In January, the Omaha World-Herald said the provision would cut funding from Planned Parenthood.
Planned Parenthood of the Heartland said the money helps its clinics serve about 8,000 patients. Its clinics in Omaha and Lincoln also perform abortions.
Ricketts told CNA it was “absolutely false” to claim the funding rules would limit women’s services.
“The exact same amount of dollars will be spent after we pass this bill, with this budget language in it, as was being spent before,” he said. “Anybody is able to apply for those dollars.”
“The clear majority of legislators want to have this Title X language in there,” Ricketts said. He accused three members of the appropriations committee of voting the bill out of committee then working to undermine it.
“They’re playing reckless games with the budget process.
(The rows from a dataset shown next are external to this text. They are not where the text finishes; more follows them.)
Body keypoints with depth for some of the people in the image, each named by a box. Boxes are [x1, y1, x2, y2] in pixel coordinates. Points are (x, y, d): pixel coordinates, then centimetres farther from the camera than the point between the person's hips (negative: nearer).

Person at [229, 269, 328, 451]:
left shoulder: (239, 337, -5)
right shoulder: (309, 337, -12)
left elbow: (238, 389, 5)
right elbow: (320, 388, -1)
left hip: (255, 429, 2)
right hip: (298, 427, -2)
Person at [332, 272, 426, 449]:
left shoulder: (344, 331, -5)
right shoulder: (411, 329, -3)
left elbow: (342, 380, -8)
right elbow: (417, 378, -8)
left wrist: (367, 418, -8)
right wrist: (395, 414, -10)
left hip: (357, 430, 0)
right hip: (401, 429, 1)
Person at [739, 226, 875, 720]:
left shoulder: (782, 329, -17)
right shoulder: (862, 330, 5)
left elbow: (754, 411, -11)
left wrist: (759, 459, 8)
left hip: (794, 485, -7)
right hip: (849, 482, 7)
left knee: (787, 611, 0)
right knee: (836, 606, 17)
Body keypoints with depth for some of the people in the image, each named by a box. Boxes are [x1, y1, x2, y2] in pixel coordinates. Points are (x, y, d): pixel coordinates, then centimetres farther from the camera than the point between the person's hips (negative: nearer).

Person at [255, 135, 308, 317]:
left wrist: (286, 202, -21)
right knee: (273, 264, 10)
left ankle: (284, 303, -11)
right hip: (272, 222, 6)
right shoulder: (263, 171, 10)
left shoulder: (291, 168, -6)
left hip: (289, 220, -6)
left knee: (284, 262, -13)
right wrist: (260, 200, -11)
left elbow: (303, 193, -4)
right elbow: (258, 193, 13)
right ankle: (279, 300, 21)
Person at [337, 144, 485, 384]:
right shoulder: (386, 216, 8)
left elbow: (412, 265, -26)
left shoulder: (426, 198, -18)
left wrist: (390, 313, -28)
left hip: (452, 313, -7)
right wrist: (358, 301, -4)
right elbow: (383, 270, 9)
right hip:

If they had a problem with this bill, they ought to not have voted for it out of committee,” he said. “The legislature still has time to address this. They still have plenty of time to go back and pass this bill.”
Venzor encouraged voters and legislators in other states who want to implement similar restrictions on Title X money to contact the Nebraska Catholic Conference.
“We’re all working hard across the country to defend life and advance the common good, and we should learn from each other,” he said.